El interés de Trump por estos buques data de más de tres décadas. Durante una visita a Finlandia en 1992, buscaba adquirir una nave para transformarla en un casino flotante. En ese viaje tomó contacto con los rompehielos finlandeses y le informaron que su país había construido cerca del 60 % de este tipo de embarcaciones a nivel mundial —una cifra que permaneció fija en su memoria hasta su llegada a la Casa Blanca.
Tras su regreso a la presidencia, esa percepción se convirtió en una iniciativa estratégica formal. En un encuentro con el presidente finlandés durante un torneo de golf, recibió como obsequio una fotografía de un rompehielos. Posteriormente anunció la ampliación de la cooperación con Helsinki y la adquisición de un número significativo de estas naves, una medida que Helsinki interpretó como una oportunidad para fortalecer sus vínculos con Washington y consolidar la colaboración dentro de la OTAN.
La administración justifica la inversión señalando la necesidad de reforzar la presencia militar y de seguridad en el Ártico, escenario de competencia entre potencias por nuevas vías de navegación y reservas minerales. Sin embargo, expertos subrayan que la decisión de comprar 11 unidades no se basa en una evaluación operativa clara: un estudio elaborado por la Guardia Costera en 2023 concluyó que la demanda real no supera las 4 o 5 naves.
Otros críticos destacan que el proyecto carece de un plan integral para financiar la infraestructura requerida para operar la nueva flota ni para dotarla de tripulaciones especializadas, costos que podrían ascender a miles de millones de dólares adicionales. Parte sustancial de la financiación proviene, además, de partidas presupuestarias originalmente destinadas a la seguridad fronteriza.
Uno de los motivos explícitos de Trump es la constante comparación con Rusia, poseedora del mayor parque de rompehielos del mundo. El presidente estadounidense solía recalcar que Moscú mantenía una ventaja abrumadora sobre Estados Unidos en este ámbito.

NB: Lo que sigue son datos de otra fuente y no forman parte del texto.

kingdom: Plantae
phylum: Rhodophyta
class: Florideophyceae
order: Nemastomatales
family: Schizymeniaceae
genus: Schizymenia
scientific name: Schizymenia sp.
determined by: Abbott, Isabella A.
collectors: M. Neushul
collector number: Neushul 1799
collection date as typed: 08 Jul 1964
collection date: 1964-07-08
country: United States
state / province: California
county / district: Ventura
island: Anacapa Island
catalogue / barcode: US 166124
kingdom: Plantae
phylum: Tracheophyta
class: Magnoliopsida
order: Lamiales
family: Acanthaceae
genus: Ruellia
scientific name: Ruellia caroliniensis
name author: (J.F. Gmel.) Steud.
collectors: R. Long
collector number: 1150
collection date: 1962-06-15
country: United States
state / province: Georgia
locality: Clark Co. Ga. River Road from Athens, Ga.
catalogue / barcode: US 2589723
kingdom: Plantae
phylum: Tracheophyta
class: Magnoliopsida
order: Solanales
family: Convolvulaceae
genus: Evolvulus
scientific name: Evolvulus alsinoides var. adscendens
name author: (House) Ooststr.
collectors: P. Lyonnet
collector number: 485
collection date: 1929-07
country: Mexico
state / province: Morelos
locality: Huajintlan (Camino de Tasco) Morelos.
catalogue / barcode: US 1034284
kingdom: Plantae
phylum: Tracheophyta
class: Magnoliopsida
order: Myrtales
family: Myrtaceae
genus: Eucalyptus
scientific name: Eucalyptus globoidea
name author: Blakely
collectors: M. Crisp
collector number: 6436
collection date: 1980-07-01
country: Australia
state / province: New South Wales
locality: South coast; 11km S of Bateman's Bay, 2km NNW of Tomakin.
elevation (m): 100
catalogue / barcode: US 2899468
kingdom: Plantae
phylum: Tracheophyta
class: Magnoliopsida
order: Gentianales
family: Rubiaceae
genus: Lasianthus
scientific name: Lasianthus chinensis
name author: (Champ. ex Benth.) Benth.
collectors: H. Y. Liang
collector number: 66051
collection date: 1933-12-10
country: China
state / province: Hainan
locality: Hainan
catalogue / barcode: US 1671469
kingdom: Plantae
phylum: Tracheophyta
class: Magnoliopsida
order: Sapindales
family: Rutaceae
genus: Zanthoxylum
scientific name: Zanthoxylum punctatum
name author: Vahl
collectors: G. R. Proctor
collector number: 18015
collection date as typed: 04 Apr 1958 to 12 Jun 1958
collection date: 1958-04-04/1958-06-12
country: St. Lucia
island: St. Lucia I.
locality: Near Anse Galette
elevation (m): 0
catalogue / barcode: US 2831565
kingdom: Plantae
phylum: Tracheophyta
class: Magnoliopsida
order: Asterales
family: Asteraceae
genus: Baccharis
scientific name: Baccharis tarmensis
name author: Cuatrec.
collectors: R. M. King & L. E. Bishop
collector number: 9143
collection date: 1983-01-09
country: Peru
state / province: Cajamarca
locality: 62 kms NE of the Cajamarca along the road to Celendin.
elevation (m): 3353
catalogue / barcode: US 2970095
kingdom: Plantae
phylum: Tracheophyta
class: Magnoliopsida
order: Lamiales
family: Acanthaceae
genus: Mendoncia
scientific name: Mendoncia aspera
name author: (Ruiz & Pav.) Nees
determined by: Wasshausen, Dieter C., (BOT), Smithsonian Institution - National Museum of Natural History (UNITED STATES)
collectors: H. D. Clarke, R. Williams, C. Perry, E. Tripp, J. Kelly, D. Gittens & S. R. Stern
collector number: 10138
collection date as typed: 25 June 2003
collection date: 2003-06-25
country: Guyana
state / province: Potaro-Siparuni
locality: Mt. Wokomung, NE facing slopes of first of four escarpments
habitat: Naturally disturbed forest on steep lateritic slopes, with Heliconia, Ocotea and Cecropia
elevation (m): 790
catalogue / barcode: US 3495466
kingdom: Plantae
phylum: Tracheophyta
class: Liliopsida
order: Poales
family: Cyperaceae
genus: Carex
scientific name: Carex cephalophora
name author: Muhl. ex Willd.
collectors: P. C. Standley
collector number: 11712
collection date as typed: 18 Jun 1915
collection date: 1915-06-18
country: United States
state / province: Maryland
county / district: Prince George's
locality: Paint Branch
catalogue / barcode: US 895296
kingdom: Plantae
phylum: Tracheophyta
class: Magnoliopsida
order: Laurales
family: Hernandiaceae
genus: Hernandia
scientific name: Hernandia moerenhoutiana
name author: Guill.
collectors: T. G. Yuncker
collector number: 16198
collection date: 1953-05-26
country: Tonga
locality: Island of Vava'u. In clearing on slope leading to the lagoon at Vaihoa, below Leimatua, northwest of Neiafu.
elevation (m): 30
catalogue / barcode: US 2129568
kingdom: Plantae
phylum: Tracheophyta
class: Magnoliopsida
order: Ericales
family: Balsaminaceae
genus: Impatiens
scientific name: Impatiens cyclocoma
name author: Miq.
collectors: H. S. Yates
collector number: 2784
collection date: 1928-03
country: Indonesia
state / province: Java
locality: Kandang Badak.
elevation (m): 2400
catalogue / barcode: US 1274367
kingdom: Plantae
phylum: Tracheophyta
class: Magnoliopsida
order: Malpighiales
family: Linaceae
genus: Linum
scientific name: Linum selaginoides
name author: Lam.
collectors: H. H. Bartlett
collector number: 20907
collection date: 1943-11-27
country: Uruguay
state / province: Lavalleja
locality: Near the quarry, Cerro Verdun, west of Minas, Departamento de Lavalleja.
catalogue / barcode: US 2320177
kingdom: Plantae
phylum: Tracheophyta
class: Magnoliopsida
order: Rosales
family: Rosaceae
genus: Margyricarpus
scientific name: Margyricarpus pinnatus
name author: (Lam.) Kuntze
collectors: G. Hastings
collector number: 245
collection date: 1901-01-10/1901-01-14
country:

No obstante, especialistas señalan que las necesidades rusas son radicalmente distintas, dada la extensión de sus costas árticas y la presencia de millones de habitantes en esas zonas, frente al reducido número de pobladores en la región ártica estadounidense.
Mientras la administración califica la iniciativa como una inversión en la seguridad nacional y una recuperación de la posición estadounidense en el Ártico, sus detractores sostienen que refleja predominantemente una visión personal del presidente, más que una respuesta a una evaluación estratégica institucional. Por ello, la adquisición de rompehielos se ha convertido en uno de los proyectos más controvertidos impulsados por Trump dentro de Estados Unidos.